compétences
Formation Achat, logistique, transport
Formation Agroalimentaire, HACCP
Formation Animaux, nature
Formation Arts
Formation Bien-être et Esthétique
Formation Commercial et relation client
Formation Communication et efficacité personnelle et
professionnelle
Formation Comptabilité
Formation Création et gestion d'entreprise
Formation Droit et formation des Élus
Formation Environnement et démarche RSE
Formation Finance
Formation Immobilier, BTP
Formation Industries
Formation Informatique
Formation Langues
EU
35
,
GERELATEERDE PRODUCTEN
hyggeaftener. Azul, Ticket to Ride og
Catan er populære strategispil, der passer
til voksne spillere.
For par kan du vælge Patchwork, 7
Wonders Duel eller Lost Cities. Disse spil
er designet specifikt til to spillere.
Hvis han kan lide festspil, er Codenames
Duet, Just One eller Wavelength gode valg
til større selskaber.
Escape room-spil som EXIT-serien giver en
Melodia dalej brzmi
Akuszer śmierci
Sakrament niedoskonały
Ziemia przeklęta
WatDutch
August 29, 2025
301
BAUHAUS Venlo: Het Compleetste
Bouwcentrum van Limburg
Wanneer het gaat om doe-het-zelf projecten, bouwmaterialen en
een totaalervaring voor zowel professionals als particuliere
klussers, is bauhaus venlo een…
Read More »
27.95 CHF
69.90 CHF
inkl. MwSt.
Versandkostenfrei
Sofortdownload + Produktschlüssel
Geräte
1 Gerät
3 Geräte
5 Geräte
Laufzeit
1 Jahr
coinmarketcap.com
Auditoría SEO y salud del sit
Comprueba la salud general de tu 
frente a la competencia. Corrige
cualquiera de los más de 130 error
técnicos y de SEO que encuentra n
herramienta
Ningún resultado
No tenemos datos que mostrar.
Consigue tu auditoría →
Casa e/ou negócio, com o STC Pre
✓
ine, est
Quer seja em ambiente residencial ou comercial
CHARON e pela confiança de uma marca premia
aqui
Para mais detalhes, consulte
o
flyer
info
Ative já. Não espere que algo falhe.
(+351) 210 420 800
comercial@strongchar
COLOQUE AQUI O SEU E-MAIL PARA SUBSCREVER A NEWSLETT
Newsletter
........
*Task to complete:*
Reproduce every line above containing "comercial".

*Solution for this task:*
Quer seja em ambiente residencial ou comercial
comercial@strongchar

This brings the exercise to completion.